[ABOUT THIS EXERCISE]
Print each entry verbatim.

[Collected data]
+--
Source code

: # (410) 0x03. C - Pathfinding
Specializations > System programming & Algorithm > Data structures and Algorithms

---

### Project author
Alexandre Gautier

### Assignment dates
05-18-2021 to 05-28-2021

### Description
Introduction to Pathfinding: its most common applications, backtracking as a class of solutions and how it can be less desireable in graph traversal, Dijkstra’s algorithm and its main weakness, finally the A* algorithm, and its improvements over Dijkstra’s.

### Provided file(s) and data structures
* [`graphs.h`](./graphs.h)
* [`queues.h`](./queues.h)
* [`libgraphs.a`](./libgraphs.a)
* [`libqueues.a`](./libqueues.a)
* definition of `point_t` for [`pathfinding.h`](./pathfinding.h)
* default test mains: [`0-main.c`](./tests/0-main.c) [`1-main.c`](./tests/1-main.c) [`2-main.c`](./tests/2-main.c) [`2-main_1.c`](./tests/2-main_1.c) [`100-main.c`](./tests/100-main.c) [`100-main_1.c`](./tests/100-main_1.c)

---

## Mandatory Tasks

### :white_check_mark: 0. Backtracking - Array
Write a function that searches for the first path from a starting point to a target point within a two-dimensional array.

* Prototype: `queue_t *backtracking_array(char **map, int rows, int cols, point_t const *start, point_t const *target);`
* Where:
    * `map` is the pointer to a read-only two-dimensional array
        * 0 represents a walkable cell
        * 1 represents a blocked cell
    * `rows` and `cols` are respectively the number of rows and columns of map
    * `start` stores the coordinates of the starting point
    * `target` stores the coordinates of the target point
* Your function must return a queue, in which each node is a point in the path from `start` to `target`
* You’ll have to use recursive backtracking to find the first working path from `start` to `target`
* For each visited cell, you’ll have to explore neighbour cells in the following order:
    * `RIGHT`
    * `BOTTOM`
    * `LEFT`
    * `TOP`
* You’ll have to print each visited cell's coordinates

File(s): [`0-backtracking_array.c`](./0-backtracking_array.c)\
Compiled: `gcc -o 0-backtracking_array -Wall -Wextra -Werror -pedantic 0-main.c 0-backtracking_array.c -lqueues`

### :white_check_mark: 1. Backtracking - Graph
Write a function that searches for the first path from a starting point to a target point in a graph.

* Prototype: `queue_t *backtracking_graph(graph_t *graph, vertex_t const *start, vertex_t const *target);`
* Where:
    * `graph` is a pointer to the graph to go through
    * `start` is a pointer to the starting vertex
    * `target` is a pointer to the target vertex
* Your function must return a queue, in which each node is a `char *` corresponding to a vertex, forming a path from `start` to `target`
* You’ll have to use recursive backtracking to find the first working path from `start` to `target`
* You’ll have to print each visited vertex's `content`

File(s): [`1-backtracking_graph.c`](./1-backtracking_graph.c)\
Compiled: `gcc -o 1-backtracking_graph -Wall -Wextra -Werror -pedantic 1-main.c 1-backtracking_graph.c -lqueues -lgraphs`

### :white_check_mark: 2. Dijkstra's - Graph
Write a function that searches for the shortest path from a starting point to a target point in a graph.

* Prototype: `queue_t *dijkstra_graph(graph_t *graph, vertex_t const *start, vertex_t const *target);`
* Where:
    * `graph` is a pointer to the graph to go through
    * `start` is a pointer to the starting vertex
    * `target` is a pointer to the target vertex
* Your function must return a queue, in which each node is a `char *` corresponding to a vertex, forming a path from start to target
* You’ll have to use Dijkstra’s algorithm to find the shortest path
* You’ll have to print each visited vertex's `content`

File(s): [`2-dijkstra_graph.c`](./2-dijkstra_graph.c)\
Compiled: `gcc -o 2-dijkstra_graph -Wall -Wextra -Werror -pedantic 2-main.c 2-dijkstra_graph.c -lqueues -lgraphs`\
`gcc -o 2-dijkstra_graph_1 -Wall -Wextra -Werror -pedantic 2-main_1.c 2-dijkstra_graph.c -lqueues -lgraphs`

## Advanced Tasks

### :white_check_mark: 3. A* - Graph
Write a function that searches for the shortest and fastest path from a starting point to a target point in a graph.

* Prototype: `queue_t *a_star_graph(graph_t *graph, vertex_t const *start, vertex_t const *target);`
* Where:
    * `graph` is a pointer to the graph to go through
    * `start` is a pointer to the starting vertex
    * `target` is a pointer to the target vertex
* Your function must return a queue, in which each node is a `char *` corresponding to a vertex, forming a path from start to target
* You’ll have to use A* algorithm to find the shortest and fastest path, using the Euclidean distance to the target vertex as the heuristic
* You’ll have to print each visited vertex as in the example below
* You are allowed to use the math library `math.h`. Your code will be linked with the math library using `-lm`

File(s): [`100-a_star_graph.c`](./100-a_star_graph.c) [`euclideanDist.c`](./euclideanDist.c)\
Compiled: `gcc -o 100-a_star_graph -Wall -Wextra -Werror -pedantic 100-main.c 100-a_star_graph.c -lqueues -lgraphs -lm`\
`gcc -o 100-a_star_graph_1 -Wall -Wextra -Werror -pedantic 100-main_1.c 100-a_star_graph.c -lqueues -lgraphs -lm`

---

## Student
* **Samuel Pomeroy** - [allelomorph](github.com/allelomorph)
+--
[ANSWER SPACE]
Source code

: # (410) 0x03. C - Pathfinding
Specializations > System programming & Algorithm > Data structures and Algorithms

---

### Project author
Alexandre Gautier

### Assignment dates
05-18-2021 to 05-28-2021

### Description
Introduction to Pathfinding: its most common applications, backtracking as a class of solutions and how it can be less desireable in graph traversal, Dijkstra’s algorithm and its main weakness, finally the A* algorithm, and its improvements over Dijkstra’s.

### Provided file(s) and data structures
* [`graphs.h`](./graphs.h)
* [`queues.h`](./queues.h)
* [`libgraphs.a`](./libgraphs.a)
* [`libqueues.a`](./libqueues.a)
* definition of `point_t` for [`pathfinding.h`](./pathfinding.h)
* default test mains: [`0-main.c`](./tests/0-main.c) [`1-main.c`](./tests/1-main.c) [`2-main.c`](./tests/2-main.c) [`2-main_1.c`](./tests/2-main_1.c) [`100-main.c`](./tests/100-main.c) [`100-main_1.c`](./tests/100-main_1.c)

---

## Mandatory Tasks

### :white_check_mark: 0. Backtracking - Array
Write a function that searches for the first path from a starting point to a target point within a two-dimensional array.

* Prototype: `queue_t *backtracking_array(char **map, int rows, int cols, point_t const *start, point_t const *target);`
* Where:
    * `map` is the pointer to a read-only two-dimensional array
        * 0 represents a walkable cell
        * 1 represents a blocked cell
    * `rows` and `cols` are respectively the number of rows and columns of map
    * `start` stores the coordinates of the starting point
    * `target` stores the coordinates of the target point
* Your function must return a queue, in which each node is a point in the path from `start` to `target`
* You’ll have to use recursive backtracking to find the first working path from `start` to `target`
* For each visited cell, you’ll have to explore neighbour cells in the following order:
    * `RIGHT`
    * `BOTTOM`
    * `LEFT`
    * `TOP`
* You’ll have to print each visited cell's coordinates

File(s): [`0-backtracking_array.c`](./0-backtracking_array.c)\
Compiled: `gcc -o 0-backtracking_array -Wall -Wextra -Werror -pedantic 0-main.c 0-backtracking_array.c -lqueues`

### :white_check_mark: 1. Backtracking - Graph
Write a function that searches for the first path from a starting point to a target point in a graph.

* Prototype: `queue_t *backtracking_graph(graph_t *graph, vertex_t const *start, vertex_t const *target);`
* Where:
    * `graph` is a pointer to the graph to go through
    * `start` is a pointer to the starting vertex
    * `target` is a pointer to the target vertex
* Your function must return a queue, in which each node is a `char *` corresponding to a vertex, forming a path from `start` to `target`
* You’ll have to use recursive backtracking to find the first working path from `start` to `target`
* You’ll have to print each visited vertex's `content`

File(s): [`1-backtracking_graph.c`](./1-backtracking_graph.c)\
Compiled: `gcc -o 1-backtracking_graph -Wall -Wextra -Werror -pedantic 1-main.c 1-backtracking_graph.c -lqueues -lgraphs`

### :white_check_mark: 2. Dijkstra's - Graph
Write a function that searches for the shortest path from a starting point to a target point in a graph.

* Prototype: `queue_t *dijkstra_graph(graph_t *graph, vertex_t const *start, vertex_t const *target);`
* Where:
    * `graph` is a pointer to the graph to go through
    * `start` is a pointer to the starting vertex
    * `target` is a pointer to the target vertex
* Your function must return a queue, in which each node is a `char *` corresponding to a vertex, forming a path from start to target
* You’ll have to use Dijkstra’s algorithm to find the shortest path
* You’ll have to print each visited vertex's `content`

File(s): [`2-dijkstra_graph.c`](./2-dijkstra_graph.c)\
Compiled: `gcc -o 2-dijkstra_graph -Wall -Wextra -Werror -pedantic 2-main.c 2-dijkstra_graph.c -lqueues -lgraphs`\
`gcc -o 2-dijkstra_graph_1 -Wall -Wextra -Werror -pedantic 2-main_1.c 2-dijkstra_graph.c -lqueues -lgraphs`

## Advanced Tasks

### :white_check_mark: 3. A* - Graph
Write a function that searches for the shortest and fastest path from a starting point to a target point in a graph.

* Prototype: `queue_t *a_star_graph(graph_t *graph, vertex_t const *start, vertex_t const *target);`
* Where:
    * `graph` is a pointer to the graph to go through
    * `start` is a pointer to the starting vertex
    * `target` is a pointer to the target vertex
* Your function must return a queue, in which each node is a `char *` corresponding to a vertex, forming a path from start to target
* You’ll have to use A* algorithm to find the shortest and fastest path, using the Euclidean distance to the target vertex as the heuristic
* You’ll have to print each visited vertex as in the example below
* You are allowed to use the math library `math.h`. Your code will be linked with the math library using `-lm`

File(s): [`100-a_star_graph.c`](./100-a_star_graph.c) [`euclideanDist.c`](./euclideanDist.c)\
Compiled: `gcc -o 100-a_star_graph -Wall -Wextra -Werror -pedantic 100-main.c 100-a_star_graph.c -lqueues -lgraphs -lm`\
`gcc -o 100-a_star_graph_1 -Wall -Wextra -Werror -pedantic 100-main_1.c 100-a_star_graph.c -lqueues -lgraphs -lm`

---

## Student
* **Samuel Pomeroy** - [allelomorph](github.com/allelomorph)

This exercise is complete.